__EXCERPTED TEXT__:
━━━

Parenting the Disabled
Almost every parent looks ahead with mixed feelings to the point in their child’s life when they will finish school and move on to become independent young adults. However, this is not always the case, especially for those who are parents of children with developmental disabilities. These parents have to face the reality that 93% of children with disabilities will be unemployed upon leaving the public school system and most will remain unemployed for their entire life.
Jack Kosik, founder and director of Noah’s Ark, informed me of how parents with children with developmental disabilities have a neglectful mindset when it comes to their child’s future. “Many families just try to get through a day, or a week and pray that the future will take care of itself. They do not understand how challenging it becomes when an individual with a developmental disability exits the school system to a life of video games and soap operas.”

━━━

__DATA FOR REVIEW__:

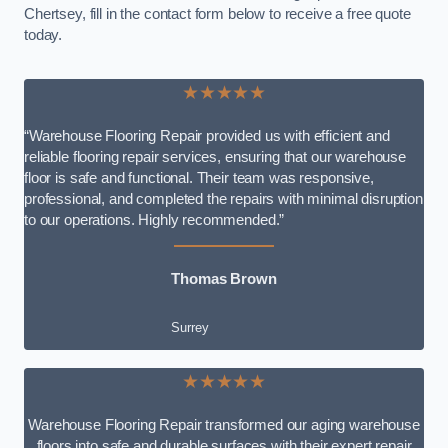
Chertsey, fill in the contact form below to receive a free quote
today.
★★★★★
“Warehouse Flooring Repair provided us with efficient and
reliable flooring repair services, ensuring that our warehouse
floor is safe and functional. Their team was responsive,
professional, and completed the repairs with minimal disruption
to our operations. Highly recommended.”
Thomas Brown
Surrey
★★★★★
Warehouse Flooring Repair transformed our aging warehouse
floors into safe and durable surfaces with their expert repair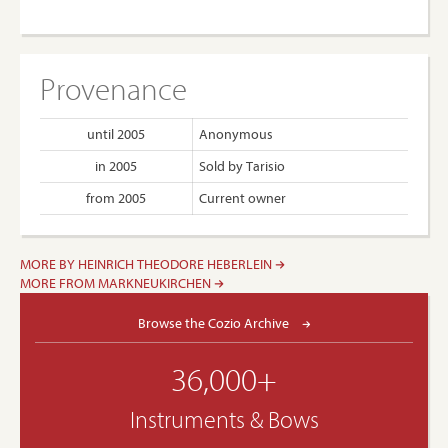
Provenance
until 2005
Anonymous
in 2005
Sold by Tarisio
from 2005
Current owner
MORE BY HEINRICH THEODORE HEBERLEIN
MORE FROM MARKNEUKIRCHEN
Browse the Cozio Archive
36,000+
Instruments & Bows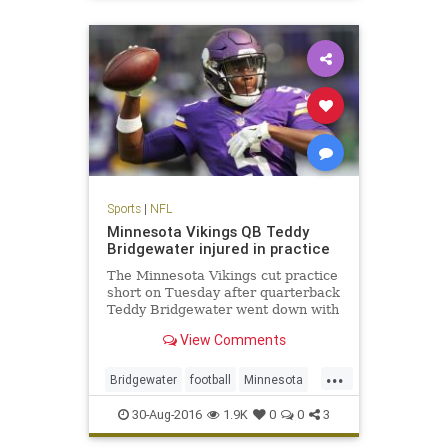
sports
Sports
|
NFL
Minnesota Vikings QB Teddy
Bridgewater injured in practice
The Minnesota Vikings cut practice
short on Tuesday after quarterback
Teddy Bridgewater went down with
an apparent leg injury
View Comments
...
Bridgewater
football
Minnesota
news
NFL
sports
Viking
30-Aug-2016
1.9K
0
0
3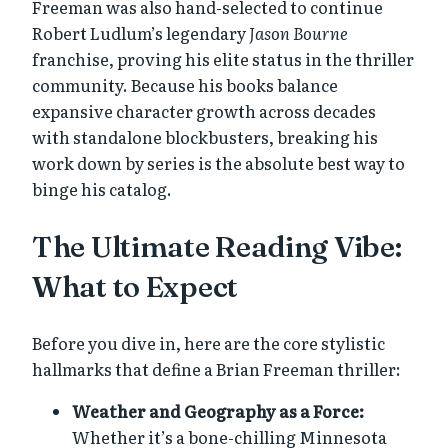
Freeman was also hand-selected to continue
Robert Ludlum’s legendary
Jason Bourne
franchise, proving his elite status in the thriller
community. Because his books balance
expansive character growth across decades
with standalone blockbusters, breaking his
work down by series is the absolute best way to
binge his catalog.
The Ultimate Reading Vibe:
What to Expect
Before you dive in, here are the core stylistic
hallmarks that define a Brian Freeman thriller:
Weather and Geography as a Force:
Whether it’s a bone-chilling Minnesota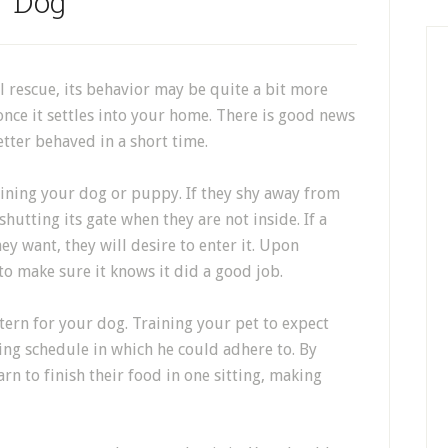
Dog
rescue, its behavior may be quite a bit more
once it settles into your home. There is good news
etter behaved in a short time.
aining your dog or puppy. If they shy away from
shutting its gate when they are not inside. If a
ey want, they will desire to enter it. Upon
to make sure it knows it did a good job.
tern for your dog. Training your pet to expect
ing schedule in which he could adhere to. By
arn to finish their food in one sitting, making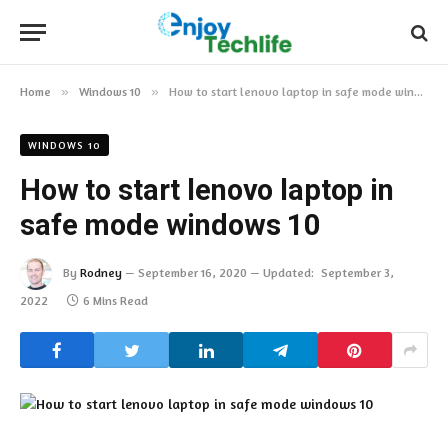
Home
»
Windows 10
»
How to start lenovo laptop in safe mode windows 10
WINDOWS 10
How to start lenovo laptop in
safe mode windows 10
By
Rodney
September 16, 2020
Updated:
September 3,
2022
6 Mins Read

━━━

__TO DO__:
**A)** In the text on parenting children with developmental disabilities, what percentage of children with disabilities will be unemployed on leaving the public school system?
**B)** Extend the text on parenting children with developmental disabilities, picking up after its final sentence.
The material has no connection to the text.

__ANSWERS TO THE PROBLEMS__:
**A)** 93%

**B)**
When parents come around to facing the facts of reality, they are put in a dilemma as to what the next point in life is for their child. Noah’s Ark’s website states that due to a severe lack of adequate funding, there are over 18,000 individuals who are on a waiting list to receive services. New applicants for support services are being told the wait could be 10 to 15 years. In fact, it is only when parents become too old to properly care for their children that the Agency for Persons with Disabilities will place these individuals in a group home or facility. At this point in their life, it becomes very difficult for these individuals to grow and learn healthy habits that will empower them to live independently.
With all this in mind it seems like parents have no option but to provide shelter and care for their children day in and day out until they no longer physically can take it. A lifestyle of constantly giving oneself exhausts parents and drains them of living a vibrant life themselves. Kosik stated, “In many cases, just getting through the day is a challenge.”
In addition to all of this, the divorce rate is near 90% for parents of children with developmental disabilities. Kosik informed me that most families are single-parents trying to earn a living to support their family and they come home to tend to the needs of a child with disabilities.
When their seems to be no hope in such circumstances, especially with the State of Florida ranking 47th in providing support services, where can parents turn to find help? Parents in the Lakeland area can find relief and hope in Noah’s Ark, a local organization that empowers individuals with developmental disabilities to learn how to become independent so that they can experience all that God intends for their lives.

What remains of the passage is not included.